See all stories
25 Jan 2019

Urgent appeal to save Burns Cottage

Burns Cottage in Alloway
Burns Cottage in Alloway
On the anniversary of Robert Burns’s birthday, 25 January, the National Trust for Scotland is appealing for donations to help protect Burns Cottage before it’s damaged beyond repair.

The cottage in the Ayrshire town of Alloway was built in 1757 by Robert’s father, William Burnes, but centuries of Scottish winters have taken their toll, with the roof, walls and chimney in desperate need of specialist attention. 

The cottage showing damage to the walls and moss growing on the thatched roof
The cottage showing damage to the walls and moss growing on the thatched roof

Caroline Smith, Operations Manager at the Robert Burns Birthplace Museum said: ‘At the back of the cottage, the traditional thatched roof has developed significant tears and has worn away. Towards the front, moss is also beginning to grow, collecting rainwater and rotting the thatch underneath.

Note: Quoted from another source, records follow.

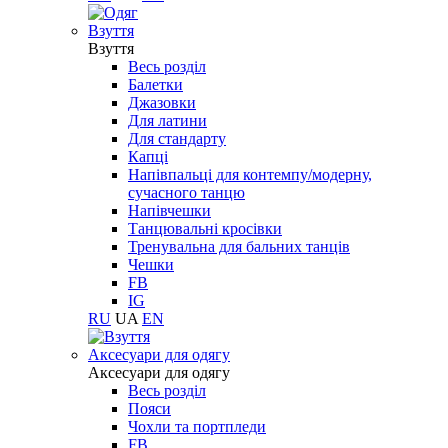
Взуття
Взуття
Весь розділ
Балетки
Джазовки
Для латини
Для стандарту
Капці
Напівпальці для контемпу/модерну,
сучасного танцю
Напівчешки
Танцювальні кросівки
Тренувальна для бальних танців
Чешки
FB
IG
RU
UA
EN
Aксесуари для одягу
Aксесуари для одягу
Весь розділ
Пояси
Чохли та портпледи
FB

The north-west gable is starting to crack, letting the wind and rain in and damaging the interior plasterwork.’

Damage on the gable end of the cottage
Damage on the gable end of the cottage
The worn thatched roof at the back of the cottage
The worn thatched roof at the back of the cottage

Robert Burns, Scotland’s National Bard, was born in the cottage in 1759. Just five years after his death, a small group of his friends hosted the very first Burns Supper in 1801, a tradition that is enjoyed the world over to this day.

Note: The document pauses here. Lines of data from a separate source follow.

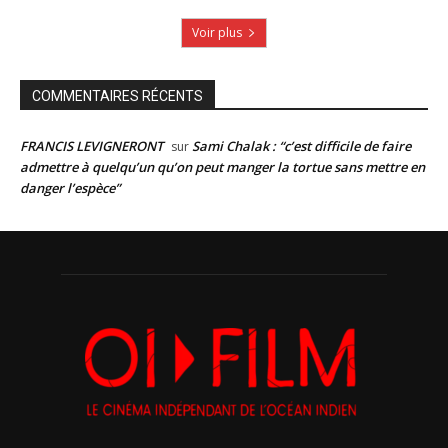
Voir plus
COMMENTAIRES RÉCENTS
FRANCIS LEVIGNERONT
Sami Chalak : “c’est difficile de faire
sur
admettre à quelqu’un qu’on peut manger la tortue sans mettre en
danger l’espèce”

Burns Cottage has been cared for by the National Trust for Scotland since 2008, but we’re seeking the help of Burns lovers to ensure the cottage remains an inspiring place to visit. 

We need to raise £100,000 to save Burns Cottage. By giving just £15, donors can help fix the north-west wall; £35 will help restore a patch of thatch; and £60 will limewash a section of the walls.

Moss growing on the thatched roof at the front of the cottage
Moss growing on the thatched roof at the front of the cottage

Caroline continued: ‘Plans are in place to repair the wall at the end of the cottage, cracks along the walls and windows will be filled, the roof re-thatched and the outer walls re-limewashed, weatherproofing the cottage and protecting it for the future.

‘Everything we do at the museum is for the love of Scotland. We’re all hugely passionate about Robert Burns and sharing the stories of his life and work, but we’re now asking for help to protect the legacy of Ayrshire’s most famous son.’